Vengono munite di un libretto personale di lavoro sul quale i militari addetti ai vari magazzini segnano le presenze, i viaggi compiuti, il materiale trasportato in ogni viaggio.

Viene dato loro un braccialetto rosso con stampato lo stesso numero del libretto e con l’indicazione dell’unità militare per la quale lavoravano.

Per ogni viaggio il compenso è di lire 1,50 centesimi, pari più o meno a 3,50 euro che vengono corrisposti mensilmente.

In caso di emergenza potevano essere chiamate a qualsiasi ora del giorno e della notte.

Dovevano presentarsi all’alba di ogni giorno, presso i depositi e i magazzini nei fondo valle per ricevere in consegna il materiale e caricarlo nella gerla.

Le gerle una volta piene arrivavano a pesare anche più di 40 kg.

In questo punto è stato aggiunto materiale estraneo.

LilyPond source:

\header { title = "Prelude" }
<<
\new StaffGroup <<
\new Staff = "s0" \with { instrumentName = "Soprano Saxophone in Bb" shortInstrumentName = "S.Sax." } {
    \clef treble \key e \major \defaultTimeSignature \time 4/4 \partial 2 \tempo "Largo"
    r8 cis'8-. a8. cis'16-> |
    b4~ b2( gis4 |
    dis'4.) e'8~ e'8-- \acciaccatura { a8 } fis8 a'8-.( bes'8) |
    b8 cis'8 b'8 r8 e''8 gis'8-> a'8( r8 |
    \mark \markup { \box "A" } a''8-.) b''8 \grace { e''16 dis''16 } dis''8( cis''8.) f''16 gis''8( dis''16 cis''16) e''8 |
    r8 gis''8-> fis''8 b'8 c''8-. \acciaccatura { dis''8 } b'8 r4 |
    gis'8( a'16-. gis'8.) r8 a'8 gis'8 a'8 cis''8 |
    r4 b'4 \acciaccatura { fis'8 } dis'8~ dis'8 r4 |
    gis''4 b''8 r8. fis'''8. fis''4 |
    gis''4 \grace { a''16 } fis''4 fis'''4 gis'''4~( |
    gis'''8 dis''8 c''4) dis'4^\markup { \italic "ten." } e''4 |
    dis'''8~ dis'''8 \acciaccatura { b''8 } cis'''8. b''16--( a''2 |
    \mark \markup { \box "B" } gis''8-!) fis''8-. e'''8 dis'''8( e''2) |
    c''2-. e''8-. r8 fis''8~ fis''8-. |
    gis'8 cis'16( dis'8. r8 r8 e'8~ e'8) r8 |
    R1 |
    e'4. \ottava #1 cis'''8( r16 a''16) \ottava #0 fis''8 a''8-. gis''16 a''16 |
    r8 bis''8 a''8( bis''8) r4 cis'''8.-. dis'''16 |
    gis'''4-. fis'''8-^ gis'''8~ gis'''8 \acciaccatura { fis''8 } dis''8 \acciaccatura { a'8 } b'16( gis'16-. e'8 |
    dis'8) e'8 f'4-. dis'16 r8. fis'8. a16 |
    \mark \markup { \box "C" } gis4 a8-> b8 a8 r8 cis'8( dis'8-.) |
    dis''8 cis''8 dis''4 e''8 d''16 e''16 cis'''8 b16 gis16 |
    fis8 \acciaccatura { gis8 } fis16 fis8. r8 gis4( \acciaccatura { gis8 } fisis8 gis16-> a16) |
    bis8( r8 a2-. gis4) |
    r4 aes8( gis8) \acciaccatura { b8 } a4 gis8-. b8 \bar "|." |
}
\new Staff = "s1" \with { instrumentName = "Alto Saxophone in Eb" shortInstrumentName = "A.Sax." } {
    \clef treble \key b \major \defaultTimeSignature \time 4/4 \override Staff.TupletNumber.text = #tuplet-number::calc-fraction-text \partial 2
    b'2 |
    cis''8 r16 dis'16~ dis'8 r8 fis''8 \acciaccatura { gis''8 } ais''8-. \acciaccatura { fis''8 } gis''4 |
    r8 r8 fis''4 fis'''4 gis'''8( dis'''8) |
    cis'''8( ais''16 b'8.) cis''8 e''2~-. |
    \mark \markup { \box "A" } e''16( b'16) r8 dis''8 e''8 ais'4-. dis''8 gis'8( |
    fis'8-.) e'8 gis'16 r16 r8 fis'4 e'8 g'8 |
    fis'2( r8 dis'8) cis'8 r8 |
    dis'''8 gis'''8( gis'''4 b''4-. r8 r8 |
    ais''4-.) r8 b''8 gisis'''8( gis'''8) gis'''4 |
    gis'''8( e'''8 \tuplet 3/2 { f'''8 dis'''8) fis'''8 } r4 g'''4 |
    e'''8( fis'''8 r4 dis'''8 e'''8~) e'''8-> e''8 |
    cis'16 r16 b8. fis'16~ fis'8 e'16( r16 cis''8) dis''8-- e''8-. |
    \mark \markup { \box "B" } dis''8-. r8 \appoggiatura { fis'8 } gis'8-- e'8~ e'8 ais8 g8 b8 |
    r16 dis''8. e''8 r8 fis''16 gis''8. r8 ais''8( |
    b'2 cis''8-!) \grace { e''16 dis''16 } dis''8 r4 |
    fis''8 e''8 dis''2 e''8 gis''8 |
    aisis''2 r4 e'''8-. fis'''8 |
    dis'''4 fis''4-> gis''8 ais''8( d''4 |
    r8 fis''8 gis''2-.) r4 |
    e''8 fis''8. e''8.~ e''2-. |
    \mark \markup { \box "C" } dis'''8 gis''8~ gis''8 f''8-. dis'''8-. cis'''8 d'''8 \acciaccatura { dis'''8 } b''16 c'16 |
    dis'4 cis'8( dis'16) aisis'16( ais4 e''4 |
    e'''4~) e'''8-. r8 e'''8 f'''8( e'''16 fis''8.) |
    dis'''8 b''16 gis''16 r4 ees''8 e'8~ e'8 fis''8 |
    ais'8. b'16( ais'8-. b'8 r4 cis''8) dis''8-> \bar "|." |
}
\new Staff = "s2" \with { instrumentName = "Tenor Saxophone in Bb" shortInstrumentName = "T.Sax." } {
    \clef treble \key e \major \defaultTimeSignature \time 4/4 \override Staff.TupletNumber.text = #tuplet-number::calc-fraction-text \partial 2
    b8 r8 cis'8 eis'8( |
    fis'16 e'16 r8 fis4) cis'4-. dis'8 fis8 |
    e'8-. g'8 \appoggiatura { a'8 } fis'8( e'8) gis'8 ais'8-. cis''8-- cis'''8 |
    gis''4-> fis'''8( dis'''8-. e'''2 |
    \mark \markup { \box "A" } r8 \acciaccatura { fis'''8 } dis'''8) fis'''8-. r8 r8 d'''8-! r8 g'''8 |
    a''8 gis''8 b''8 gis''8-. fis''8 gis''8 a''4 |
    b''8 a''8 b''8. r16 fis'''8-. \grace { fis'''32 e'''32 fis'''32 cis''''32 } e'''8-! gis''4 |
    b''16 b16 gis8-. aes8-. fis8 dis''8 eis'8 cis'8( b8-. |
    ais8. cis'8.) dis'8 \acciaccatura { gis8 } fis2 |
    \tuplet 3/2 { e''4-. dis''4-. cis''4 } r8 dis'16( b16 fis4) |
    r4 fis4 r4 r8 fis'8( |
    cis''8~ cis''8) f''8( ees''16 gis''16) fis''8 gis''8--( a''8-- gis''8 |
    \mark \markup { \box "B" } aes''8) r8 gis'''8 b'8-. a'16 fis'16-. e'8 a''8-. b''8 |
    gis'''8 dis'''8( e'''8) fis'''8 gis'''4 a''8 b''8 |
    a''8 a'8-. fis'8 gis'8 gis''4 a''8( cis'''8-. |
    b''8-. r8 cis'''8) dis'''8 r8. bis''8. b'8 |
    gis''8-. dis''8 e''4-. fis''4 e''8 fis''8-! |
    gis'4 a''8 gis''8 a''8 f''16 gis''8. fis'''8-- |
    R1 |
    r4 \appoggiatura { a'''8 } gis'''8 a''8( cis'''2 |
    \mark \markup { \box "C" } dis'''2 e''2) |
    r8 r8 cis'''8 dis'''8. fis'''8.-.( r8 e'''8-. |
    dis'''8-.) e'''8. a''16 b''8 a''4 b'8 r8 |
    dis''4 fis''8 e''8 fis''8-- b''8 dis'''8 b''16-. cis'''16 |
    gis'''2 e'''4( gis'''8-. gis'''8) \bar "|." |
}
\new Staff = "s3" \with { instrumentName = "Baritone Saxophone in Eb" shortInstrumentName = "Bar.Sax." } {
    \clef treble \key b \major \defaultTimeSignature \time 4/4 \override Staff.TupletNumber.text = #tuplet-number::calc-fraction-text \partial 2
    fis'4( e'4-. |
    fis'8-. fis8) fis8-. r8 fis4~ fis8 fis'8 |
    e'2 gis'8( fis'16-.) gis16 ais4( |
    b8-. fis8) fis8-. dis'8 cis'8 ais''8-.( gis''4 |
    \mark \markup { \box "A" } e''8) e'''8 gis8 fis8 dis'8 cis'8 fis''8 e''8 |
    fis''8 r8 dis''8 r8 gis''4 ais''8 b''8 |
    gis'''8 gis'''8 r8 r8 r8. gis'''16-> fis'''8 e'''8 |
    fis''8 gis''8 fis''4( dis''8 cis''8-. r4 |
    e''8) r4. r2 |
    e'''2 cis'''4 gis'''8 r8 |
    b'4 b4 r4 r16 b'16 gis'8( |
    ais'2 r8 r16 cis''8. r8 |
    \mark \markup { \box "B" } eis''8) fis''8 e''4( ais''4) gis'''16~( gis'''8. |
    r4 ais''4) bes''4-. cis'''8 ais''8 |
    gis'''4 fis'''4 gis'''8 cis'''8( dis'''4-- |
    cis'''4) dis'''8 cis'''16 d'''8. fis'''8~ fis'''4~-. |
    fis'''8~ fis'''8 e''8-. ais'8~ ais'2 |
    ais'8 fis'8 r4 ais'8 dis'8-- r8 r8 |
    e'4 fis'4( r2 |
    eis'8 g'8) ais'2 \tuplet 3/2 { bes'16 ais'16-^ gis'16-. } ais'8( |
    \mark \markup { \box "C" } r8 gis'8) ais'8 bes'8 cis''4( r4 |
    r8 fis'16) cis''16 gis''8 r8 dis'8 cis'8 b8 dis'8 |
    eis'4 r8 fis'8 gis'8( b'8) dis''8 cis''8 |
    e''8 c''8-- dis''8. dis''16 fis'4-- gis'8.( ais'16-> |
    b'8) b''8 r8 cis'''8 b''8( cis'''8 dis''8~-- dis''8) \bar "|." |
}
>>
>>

A quel punto le donne partono a gruppi di 15-20 e si arrampicano sulle montagne e si dirigono verso la linea del fronte.

Devono superare dislivelli che vanno dai 600 ai 1200 metri, ovvero dalle due alle cinque ore di marcia in ripida salita. In inverno il viaggio è reso più difficoltoso dal ghiaccio e dalla neve che arriva fino alle ginocchia.

Ogni giorno per ventisei mesi.

Lina Della Pietra

L’ultima portatrice rimasta in vita, Lina Della Pietra, è morta nel 2005, senza che alcuna corona o messaggio da parte degli amministratori locali o delle autorità politiche venisse recapitato ai familiari.

Oramai nessuno si ricorda più di loro, del loro sacrificio e del loro valore.

Ma non sono morte nell’anonimato.

Molte di loro prima di morire hanno voluto che sulle lapidi, dopo il nome, fosse incisa la frase: “Cavaliere di Vittorio Veneto”. Quattro parole che conferiscono nobiltà e dignità effettive a tutta la loro vita e riconoscono il grande coraggio che hanno dimostrato.